24 April, 2025

Open Property Group Raises Red Flag Over Widening Gap Between Salaries and House Prices

As house prices continue to outstrip wage growth in most parts of England, Open Property Group has warned that the housing market is drifting further out of reach for aspiring homeowners. The Buckinghamshire-based firm is urging action to close the growing affordability gap.

Despite a 5.6% rise in the average salary over the past year, the company’s latest data shows that property prices have risen even more sharply across most regions—undermining progress for first-time buyers.

According to Open Property Group, every region in England except London recorded at least a 3% increase in house prices in the past 12 months. London was the only area to experience a marginal decline.

Yorkshire and the Humber topped the list with a 6.5% rise, while the Northeast and Northwest followed at 5.6% and 5.4%. These figures point to a significant affordability imbalance in several parts of the country.

Jason Harris-Cohen, Managing Director of Open Property Group, said:

“While salaries are growing faster than house prices in some areas, affordability remains a challenge for many aspiring homeowners due to the persistent gap between income and property values.”

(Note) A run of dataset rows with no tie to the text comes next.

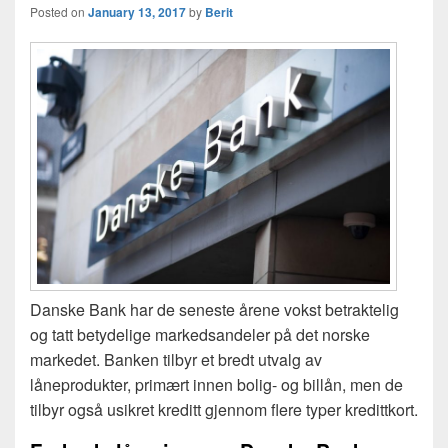
Posted on
January 13, 2017
by
Berit
Danske Bank har de seneste årene vokst betraktelig
og tatt betydelige markedsandeler på det norske
markedet. Banken tilbyr et bredt utvalg av
låneprodukter, primært innen bolig- og billån, men de
tilbyr også usikret kreditt gjennom flere typer kredittkort.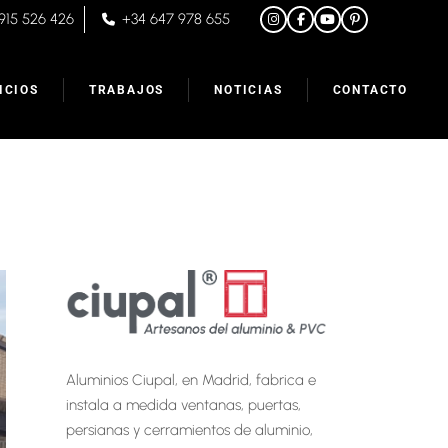
915 526 426
+34 647 978 655
ICIOS
TRABAJOS
NOTICIAS
CONTACTO
nio y PVC
nas y mosquiteras
as
mientos
anas
Aluminios Ciupal, en Madrid, fabrica e
instala a medida ventanas, puertas,
persianas y cerramientos de aluminio,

Breakdown of average house price changes:

  • Yorkshire and the Humber – average house prices increased by 6.5%
  • Northeast – average house prices increased by 5.6%
  • Northwest – average house prices increased by 5.4%
  • East Midlands – average house prices increased by 4.2%
  • West Midlands – average house prices increased by 4.1%
  • Southwest – average house prices increased by 3.8%
  • Southeast – average house prices increased by 3.4%
  • East of England – average house prices increased by 2.9%
  • London – average house prices decreased by 0.1%

Open Property Group remains committed to monitoring these trends and supporting initiatives that help bring the goal of homeownership closer to reality for more UK residents.